Source material:
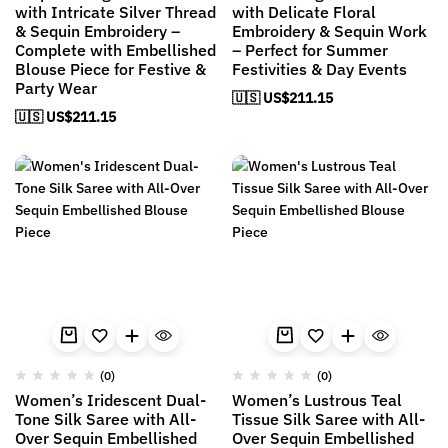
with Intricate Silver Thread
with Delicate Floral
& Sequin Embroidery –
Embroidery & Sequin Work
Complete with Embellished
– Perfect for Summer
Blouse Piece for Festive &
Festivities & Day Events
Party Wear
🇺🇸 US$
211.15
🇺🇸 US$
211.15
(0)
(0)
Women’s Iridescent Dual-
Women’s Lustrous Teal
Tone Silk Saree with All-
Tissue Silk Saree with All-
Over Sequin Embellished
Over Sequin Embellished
* * *
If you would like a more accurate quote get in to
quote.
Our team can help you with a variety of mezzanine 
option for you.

Directions: Pull out each line of the records above that contains the word "Sequin".

Exercise answer:
& Sequin Embroidery –
Embroidery & Sequin Work
Over Sequin Embellished
Over Sequin Embellished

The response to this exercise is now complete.